____ Reading passage

From the Editor's Chair - v11

5 February 2004

I had planned to focus this week on creative Super Bowl propositions offered at online sports books, but I was very disappointed in what was out there. With a few exceptions, namely Intertops, the bookmakers failed to provide good material. There were hundreds of proposition bets available (coin toss props, yardage props, cross-sports props, etc.), but surprisingly little imagination. So, instead I'm throwing out a few props I would have liked to have seen:

  • Odds on Jacksons exposing themselves: Michael: 6-1, Janet: 20-1, Latoya: 50-1, Tito: 100-1, Germane: 100-1, Randy: 100-1, Samuel L.: 100-1, Jesse: 200-1.

  • Over/under on how many Super Bowl commercials would consist solely of sophomoric gags: 12 1/2.

  • Odds on Golden Palace running a streaker across the field at halftime: 2-1.

  • Which halftime show would show the most skin, the Lingerie Bowl or the Super Bowl? Even.

  • Touchdowns scored vs. total number of delegates collected Tuesday by fading presidential candidate Howard Dean: Even.

  • Which play will receive the most TiVO playbacks? a fumble: 4-1, and kick/punt return for a touchdown: 5-1, a touchdown reception: 8-1, a touchdown celebration: 10-1, an exposed breast: 50-1.

  • Over/under on how much money will be collected by DDoS extortionists: ?

More on the DDoS situation. . . It doesn't look like the DDoS attacks will be ending anytime soon. Judging by the surge of threats leading up to the Super Bowl, bookmakers should expect more of the same during the week of the NCAA Final Four. As always, not a lot of victims are being terribly vocal, but it's quite apparent that a very wide net has been cast on the industry, and most have no choice but to pay up.

________
____ Source material

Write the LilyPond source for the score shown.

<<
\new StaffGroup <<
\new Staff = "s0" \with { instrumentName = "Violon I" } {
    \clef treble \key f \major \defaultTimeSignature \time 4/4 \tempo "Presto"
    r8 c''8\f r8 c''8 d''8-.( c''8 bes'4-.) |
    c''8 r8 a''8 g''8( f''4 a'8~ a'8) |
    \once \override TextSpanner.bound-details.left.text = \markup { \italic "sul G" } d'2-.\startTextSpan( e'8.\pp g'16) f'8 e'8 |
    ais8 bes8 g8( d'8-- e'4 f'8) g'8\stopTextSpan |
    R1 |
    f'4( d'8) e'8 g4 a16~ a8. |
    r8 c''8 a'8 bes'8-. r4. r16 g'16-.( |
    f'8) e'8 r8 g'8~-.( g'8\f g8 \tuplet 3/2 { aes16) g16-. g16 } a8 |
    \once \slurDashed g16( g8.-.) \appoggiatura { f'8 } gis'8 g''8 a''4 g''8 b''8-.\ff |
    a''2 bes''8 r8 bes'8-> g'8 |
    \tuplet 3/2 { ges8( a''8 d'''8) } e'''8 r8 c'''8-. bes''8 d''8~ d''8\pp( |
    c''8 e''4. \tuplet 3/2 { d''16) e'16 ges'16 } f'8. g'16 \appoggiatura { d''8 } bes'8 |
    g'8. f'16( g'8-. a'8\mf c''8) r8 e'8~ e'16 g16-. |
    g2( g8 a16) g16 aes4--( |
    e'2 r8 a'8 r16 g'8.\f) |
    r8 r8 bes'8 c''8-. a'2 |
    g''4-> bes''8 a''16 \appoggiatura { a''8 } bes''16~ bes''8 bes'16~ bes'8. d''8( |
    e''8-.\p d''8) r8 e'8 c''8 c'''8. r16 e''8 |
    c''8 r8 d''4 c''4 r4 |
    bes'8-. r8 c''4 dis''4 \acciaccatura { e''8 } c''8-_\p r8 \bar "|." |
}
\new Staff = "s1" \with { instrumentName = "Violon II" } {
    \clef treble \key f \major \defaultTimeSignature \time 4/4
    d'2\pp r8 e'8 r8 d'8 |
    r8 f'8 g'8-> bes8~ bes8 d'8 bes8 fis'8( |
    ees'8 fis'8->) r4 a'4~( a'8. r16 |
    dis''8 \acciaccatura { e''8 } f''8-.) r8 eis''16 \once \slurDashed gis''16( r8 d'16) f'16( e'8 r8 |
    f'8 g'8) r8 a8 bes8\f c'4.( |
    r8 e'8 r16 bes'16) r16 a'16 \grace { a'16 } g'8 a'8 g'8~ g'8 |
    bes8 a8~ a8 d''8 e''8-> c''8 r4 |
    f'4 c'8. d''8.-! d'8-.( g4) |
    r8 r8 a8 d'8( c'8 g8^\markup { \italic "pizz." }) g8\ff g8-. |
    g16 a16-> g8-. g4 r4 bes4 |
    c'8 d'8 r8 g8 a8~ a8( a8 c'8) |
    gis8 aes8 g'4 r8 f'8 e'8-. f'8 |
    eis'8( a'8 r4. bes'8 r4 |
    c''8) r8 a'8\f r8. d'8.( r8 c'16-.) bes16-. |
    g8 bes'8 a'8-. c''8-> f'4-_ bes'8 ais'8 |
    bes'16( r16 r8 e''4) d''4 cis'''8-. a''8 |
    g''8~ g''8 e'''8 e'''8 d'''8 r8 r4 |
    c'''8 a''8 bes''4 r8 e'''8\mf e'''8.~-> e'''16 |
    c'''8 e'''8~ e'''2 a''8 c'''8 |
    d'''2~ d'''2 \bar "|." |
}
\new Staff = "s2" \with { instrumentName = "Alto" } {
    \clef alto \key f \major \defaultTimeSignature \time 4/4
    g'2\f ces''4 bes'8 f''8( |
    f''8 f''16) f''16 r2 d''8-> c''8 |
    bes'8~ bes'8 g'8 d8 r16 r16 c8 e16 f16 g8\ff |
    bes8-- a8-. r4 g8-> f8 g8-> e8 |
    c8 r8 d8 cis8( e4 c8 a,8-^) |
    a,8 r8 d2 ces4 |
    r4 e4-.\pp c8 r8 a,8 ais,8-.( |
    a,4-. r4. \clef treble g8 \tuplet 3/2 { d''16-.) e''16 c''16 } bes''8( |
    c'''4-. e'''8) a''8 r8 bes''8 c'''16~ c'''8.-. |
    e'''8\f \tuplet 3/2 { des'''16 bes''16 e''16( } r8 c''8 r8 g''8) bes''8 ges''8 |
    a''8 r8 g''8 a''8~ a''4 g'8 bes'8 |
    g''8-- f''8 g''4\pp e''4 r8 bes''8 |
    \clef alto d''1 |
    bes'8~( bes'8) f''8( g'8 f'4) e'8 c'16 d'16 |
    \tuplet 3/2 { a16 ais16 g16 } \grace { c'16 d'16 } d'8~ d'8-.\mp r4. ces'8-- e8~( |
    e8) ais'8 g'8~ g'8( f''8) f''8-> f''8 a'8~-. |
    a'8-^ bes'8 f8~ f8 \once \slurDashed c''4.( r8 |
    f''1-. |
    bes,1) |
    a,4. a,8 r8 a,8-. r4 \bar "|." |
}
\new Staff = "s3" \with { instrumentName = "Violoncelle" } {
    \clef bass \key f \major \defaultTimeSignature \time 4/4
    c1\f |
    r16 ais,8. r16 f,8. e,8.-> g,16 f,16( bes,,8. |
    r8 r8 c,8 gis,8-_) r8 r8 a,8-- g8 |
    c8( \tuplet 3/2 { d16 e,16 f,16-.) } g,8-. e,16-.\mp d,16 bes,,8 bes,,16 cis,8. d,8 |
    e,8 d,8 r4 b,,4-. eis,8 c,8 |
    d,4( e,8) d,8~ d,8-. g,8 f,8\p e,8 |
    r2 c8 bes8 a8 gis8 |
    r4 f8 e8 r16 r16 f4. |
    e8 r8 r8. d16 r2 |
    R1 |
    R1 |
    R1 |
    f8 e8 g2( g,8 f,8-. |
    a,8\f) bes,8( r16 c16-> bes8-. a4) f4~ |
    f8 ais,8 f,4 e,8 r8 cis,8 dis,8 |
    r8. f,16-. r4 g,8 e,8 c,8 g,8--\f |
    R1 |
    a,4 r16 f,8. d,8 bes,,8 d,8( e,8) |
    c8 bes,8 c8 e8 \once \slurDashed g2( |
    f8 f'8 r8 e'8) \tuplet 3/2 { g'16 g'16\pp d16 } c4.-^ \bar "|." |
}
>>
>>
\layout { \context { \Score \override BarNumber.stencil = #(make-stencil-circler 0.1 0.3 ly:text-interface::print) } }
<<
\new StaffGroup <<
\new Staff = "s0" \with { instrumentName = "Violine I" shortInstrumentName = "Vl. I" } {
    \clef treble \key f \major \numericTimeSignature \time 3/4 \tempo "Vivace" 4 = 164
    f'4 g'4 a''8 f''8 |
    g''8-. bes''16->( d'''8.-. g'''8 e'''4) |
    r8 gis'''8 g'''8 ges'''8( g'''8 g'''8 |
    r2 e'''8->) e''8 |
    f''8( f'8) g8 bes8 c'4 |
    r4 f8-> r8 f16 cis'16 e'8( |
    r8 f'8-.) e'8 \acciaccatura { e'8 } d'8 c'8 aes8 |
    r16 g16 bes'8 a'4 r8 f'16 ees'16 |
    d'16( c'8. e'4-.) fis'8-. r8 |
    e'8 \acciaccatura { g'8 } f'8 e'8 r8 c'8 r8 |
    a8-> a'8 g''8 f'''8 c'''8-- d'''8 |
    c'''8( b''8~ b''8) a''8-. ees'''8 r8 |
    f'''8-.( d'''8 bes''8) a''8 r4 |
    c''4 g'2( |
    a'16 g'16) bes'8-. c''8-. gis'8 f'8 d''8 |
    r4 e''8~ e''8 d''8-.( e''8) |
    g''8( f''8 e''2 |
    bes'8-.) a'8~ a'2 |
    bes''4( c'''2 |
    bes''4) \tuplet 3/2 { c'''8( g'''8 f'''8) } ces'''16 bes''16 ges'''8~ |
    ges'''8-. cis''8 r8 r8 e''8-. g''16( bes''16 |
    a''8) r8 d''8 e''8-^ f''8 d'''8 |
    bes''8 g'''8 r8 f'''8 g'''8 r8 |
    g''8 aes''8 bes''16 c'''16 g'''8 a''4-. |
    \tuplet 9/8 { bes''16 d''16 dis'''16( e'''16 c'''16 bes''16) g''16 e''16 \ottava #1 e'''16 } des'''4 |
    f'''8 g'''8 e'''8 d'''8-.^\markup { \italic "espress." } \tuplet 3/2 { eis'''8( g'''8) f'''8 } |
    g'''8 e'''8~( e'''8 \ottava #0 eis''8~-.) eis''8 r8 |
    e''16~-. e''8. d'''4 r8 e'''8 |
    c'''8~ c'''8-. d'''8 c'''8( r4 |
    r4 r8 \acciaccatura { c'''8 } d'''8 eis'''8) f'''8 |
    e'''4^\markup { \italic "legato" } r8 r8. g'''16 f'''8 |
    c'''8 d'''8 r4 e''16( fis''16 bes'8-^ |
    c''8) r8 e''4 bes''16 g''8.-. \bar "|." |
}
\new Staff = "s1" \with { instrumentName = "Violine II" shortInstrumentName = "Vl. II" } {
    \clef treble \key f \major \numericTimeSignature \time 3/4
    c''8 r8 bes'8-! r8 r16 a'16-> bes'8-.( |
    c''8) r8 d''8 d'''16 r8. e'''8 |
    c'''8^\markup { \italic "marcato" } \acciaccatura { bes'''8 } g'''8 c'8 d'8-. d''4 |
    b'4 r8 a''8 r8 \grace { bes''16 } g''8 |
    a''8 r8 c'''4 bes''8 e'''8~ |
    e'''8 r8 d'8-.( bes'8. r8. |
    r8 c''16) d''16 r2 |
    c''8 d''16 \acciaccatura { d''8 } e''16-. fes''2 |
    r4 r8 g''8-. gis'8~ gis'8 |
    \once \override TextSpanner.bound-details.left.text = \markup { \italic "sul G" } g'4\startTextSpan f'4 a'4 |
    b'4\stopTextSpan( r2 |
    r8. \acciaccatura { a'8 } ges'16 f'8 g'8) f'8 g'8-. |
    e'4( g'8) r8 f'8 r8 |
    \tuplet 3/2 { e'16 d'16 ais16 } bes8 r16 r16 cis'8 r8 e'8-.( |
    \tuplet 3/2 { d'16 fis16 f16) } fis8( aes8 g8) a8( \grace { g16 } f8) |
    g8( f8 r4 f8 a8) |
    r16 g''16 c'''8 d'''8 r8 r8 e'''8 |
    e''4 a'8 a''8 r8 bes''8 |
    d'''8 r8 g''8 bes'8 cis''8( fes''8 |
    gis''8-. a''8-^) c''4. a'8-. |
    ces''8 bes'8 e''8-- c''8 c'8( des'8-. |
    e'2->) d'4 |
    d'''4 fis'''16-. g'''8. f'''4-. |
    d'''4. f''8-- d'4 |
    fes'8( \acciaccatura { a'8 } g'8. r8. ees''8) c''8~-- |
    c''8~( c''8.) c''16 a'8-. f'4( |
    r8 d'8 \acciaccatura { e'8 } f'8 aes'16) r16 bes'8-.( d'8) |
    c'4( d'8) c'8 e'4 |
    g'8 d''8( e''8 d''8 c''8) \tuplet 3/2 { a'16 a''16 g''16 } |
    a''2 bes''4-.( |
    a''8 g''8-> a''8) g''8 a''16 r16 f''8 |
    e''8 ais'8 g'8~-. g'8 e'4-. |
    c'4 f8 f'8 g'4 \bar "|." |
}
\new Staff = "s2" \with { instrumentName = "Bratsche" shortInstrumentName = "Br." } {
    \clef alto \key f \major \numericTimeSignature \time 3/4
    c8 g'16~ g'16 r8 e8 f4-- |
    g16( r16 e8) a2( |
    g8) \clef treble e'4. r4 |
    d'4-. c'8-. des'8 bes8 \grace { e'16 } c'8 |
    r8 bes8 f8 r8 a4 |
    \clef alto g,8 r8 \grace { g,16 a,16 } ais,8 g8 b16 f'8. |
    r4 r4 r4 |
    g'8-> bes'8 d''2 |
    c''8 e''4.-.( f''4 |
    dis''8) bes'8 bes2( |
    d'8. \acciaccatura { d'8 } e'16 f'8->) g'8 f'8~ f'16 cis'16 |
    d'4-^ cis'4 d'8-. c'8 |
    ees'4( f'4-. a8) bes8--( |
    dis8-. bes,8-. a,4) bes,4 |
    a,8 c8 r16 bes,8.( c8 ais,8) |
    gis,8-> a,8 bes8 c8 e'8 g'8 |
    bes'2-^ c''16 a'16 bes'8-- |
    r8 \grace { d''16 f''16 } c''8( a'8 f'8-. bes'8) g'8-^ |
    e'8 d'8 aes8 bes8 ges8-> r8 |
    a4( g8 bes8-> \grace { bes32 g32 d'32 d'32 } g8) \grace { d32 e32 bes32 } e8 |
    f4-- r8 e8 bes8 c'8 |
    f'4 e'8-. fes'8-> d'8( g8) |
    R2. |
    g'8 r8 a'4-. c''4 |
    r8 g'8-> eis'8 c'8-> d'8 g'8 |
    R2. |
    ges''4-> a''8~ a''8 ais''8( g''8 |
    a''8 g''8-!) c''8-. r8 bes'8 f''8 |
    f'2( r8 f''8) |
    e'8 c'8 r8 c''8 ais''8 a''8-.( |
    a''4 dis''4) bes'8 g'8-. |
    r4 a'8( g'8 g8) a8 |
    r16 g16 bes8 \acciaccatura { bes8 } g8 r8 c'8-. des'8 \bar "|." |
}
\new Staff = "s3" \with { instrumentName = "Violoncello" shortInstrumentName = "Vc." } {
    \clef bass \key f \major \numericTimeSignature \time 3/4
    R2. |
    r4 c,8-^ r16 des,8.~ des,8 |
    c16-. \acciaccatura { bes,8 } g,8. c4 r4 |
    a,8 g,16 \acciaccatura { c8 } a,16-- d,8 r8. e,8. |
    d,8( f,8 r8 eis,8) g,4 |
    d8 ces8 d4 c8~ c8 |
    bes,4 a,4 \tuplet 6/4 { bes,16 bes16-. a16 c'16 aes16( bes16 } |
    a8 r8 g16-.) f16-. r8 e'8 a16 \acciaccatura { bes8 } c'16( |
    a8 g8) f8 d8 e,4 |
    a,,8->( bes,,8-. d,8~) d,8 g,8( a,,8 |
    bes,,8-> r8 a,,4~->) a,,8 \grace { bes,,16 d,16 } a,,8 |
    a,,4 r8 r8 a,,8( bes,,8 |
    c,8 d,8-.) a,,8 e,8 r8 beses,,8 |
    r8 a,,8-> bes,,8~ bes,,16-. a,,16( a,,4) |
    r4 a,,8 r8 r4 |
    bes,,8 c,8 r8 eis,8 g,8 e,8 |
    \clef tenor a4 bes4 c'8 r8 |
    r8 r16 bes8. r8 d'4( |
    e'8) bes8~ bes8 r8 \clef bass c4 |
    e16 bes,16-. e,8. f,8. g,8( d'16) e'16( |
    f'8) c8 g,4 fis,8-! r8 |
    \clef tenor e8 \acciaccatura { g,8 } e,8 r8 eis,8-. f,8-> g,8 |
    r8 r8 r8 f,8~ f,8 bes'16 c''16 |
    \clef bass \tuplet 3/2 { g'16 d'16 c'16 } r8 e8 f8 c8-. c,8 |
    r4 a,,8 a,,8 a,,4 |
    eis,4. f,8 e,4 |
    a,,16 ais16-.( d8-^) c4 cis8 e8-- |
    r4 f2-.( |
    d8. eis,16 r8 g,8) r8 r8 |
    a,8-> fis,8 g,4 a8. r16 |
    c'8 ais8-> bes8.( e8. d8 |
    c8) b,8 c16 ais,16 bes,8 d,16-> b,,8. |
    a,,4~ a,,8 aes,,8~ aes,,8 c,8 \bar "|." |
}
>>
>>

________

▶ _Work to be completed_: Continue the editor's column on online sports books from its last sentence. The records stand apart from the column above and are not part of it.

▶ _Output for this exercise_:
The Missouri Gaming Commission's attempt to strip Sierra Design Group of its license because of a pay-to-play skill games site operated by a Sierra subsidiary will be very interesting to follow for a number of reasons, among them:

  • It's the first time the legality of skill games has been questioned on such a stage. U.S.-based skill-games sites have blossomed in the past two years as a legal alternative to online gambling. The legality issue is huge, and until now there has been no such challenge.

  • The commission is claiming that current player-location technology is substandard. If the federal government allows individual states to legalize online gambling, their ability to regulate the sites adequately will depend on the ability to locate players.

  • Sierra is arguing that the Missouri Gaming Commission has no grounds to penalize it over the activity of a subsidiary located outside Missouri. Imagine if the Nevada Gaming Commission had no way of preventing subsidiaries of MGM Mirage, Venetian and others from launching I-gaming services offshore.

I got a kick out of the Onion's "Infograph" this week, which focuses on "The PATRIOT Act's Problem Parts." Perhaps there are a few people in the I-gaming industry who can relate. See for yourself.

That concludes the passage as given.